Newsroom & Blog

May 23, 2024   |   Blog Post

Bridging the Gap: Health Care Delivery in Southern Malawi

Boat trip to deliver emergency supplies and health workers to communities in Msinje, Gome, and Illembe areas. Photo credit: Charles Matemba

By VillageReach and Malawi MoH

By Charles Matemba (Senior Manager, VillageReach), Tafwirapo Chihana (M&E Manager, VillageReach), Dr Mike Chisema (EPI Manager, Ministry of Health) and Ken Msiska (Lulanga Environmental Health Officer, Mangochi District Council)

Traveling to the Maganga health facility, in Mambo, Malawi, presents a formidable test of patience and perseverance. The challenging four-and-a-half-hour drive from Mangochi District headquarters, covering 120 kilometers, requires crossing four rivers without bridges. These bridges are casualties of recent cyclones and overburdened trucks.
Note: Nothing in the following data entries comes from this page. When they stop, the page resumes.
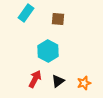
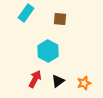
brown square: moved 2 px right
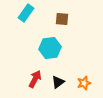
brown square: moved 2 px right
cyan hexagon: moved 2 px right, 3 px up; rotated 25 degrees clockwise
black triangle: moved 1 px down
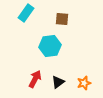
cyan hexagon: moved 2 px up
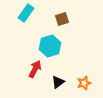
brown square: rotated 24 degrees counterclockwise
cyan hexagon: rotated 10 degrees counterclockwise
red arrow: moved 10 px up
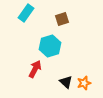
black triangle: moved 8 px right; rotated 40 degrees counterclockwise
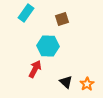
cyan hexagon: moved 2 px left; rotated 20 degrees clockwise
orange star: moved 3 px right, 1 px down; rotated 16 degrees counterclockwise
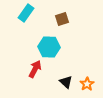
cyan hexagon: moved 1 px right, 1 px down
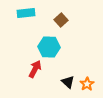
cyan rectangle: rotated 48 degrees clockwise
brown square: moved 1 px left, 1 px down; rotated 24 degrees counterclockwise
black triangle: moved 2 px right
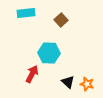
cyan hexagon: moved 6 px down
red arrow: moved 3 px left, 5 px down
orange star: rotated 24 degrees counterclockwise
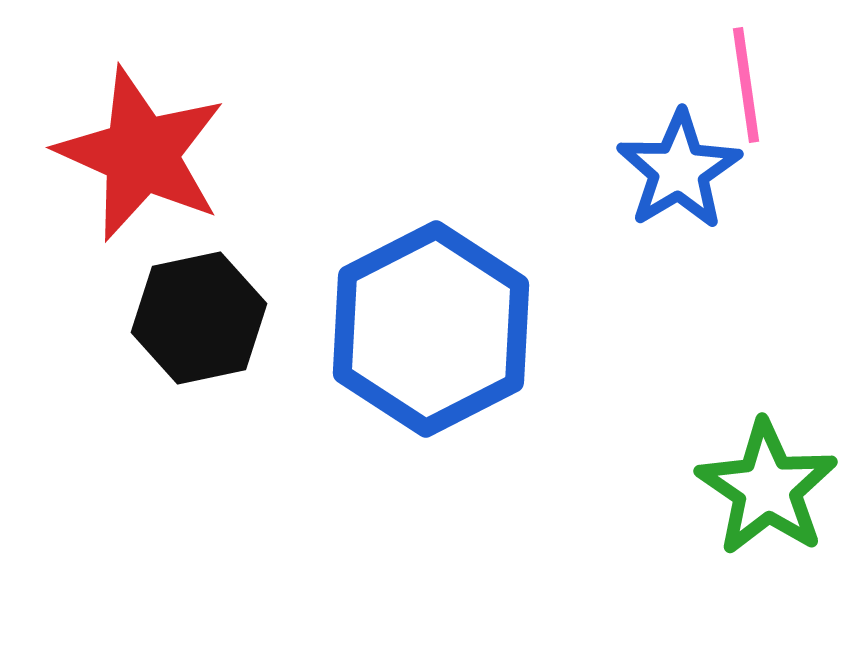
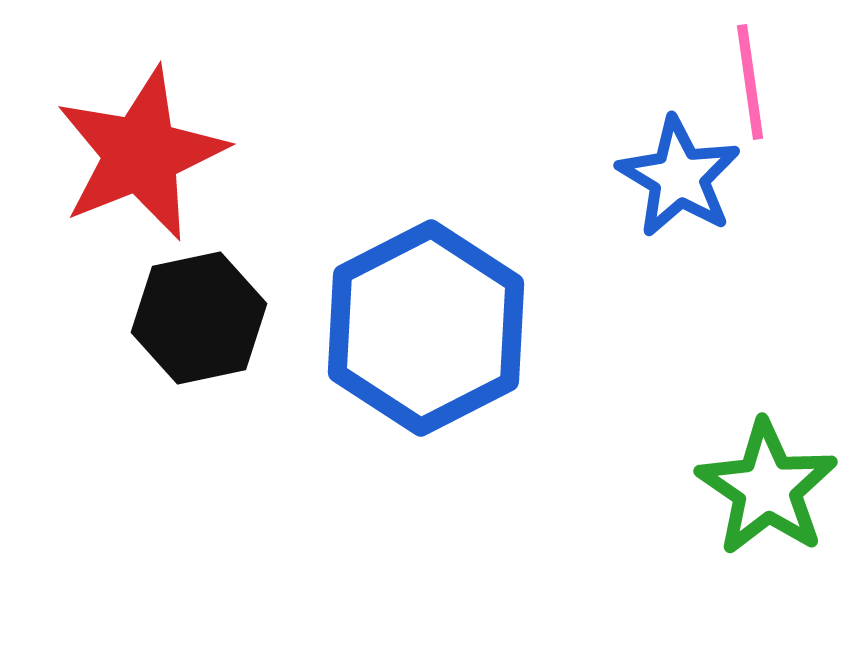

Photo credit: Charles Matemba

Negotiating these rivers is perilous, as they are often dry but dangerously unpredictable during rains, which characterizes the daily struggle for over 150,000 residents in this region covering Traditional Authorities Namabvi, Makanjira, Lulanga and Mambo.

Patients, urgent medical supplies and everything else transiting these areas face a slow, expensive, risky, unpredictable and on a rainy-day impassable journey. Unfortunately, these hurdles do not stop here but exist in the furthest points north of the district. In Mambo, for example, northern communities (including Gome and Ilembe) take another four hours by boat.

Community health workers do not cover these communities through monthly clinics due to lack of a road network, causing delayed immunizations, which leave children vulnerable to preventable diseases. Outbreaks like cholera can spread quickly due to limited access to clean water and sanitation facilities.

When we made the trip in March 2024, we noted that the children’s health passports’ last entry was 22 November 2023, at least four months behind the immunization schedule.

Working Together: Building Solutions Step-by-Step
Despite the challenges, there’s a spirit of collaboration. Local leaders are strong advocates for health promotion. Here are some initiatives we’ve undertaken alongside the community:

  1. Re-activating Outreach Sites
    We facilitated health workers and volunteers to provide health products and update records and key health services: immunization catch-ups, COVID-19 vaccinations, malaria testing and treatment for children, family planning services and chlorine distribution.
  2. Community Engagement
    We worked directly with community leaders and members to identify their needs and co-create long-term solutions. These efforts are a stepping stone towards achieving universal health care (UHC).

Photo credit: Charles Matemba

The Road Ahead: Innovation for Long-Term Impact
Long-term, sustainable solutions are needed to address such communities’ outstanding challenges. Collaboration among stakeholders, innovation and technology are key to effect a quick change of the status quo.

Key areas for exploration include the following:
• Telehealth: Utilizing technology for remote consultations with health care providers.
• Medical Delivery Drones: Exploring the possibility of drone-based delivery of medical supplies.
• Improved Water Transport: Investing in reliable and efficient boat transportation for health care workers and supplies.
• Innovative Sanitation Solutions: Developing toilets and water points suitable for the area’s sandy soil conditions.
These solutions require collaboration and community input to ensure they fit the context and have a lasting impact.

Delivering health care in remote areas requires a multifaceted approach. We invite everyone to join us in brainstorming and implementing innovative solutions to bridge the gap and ensure health care for all.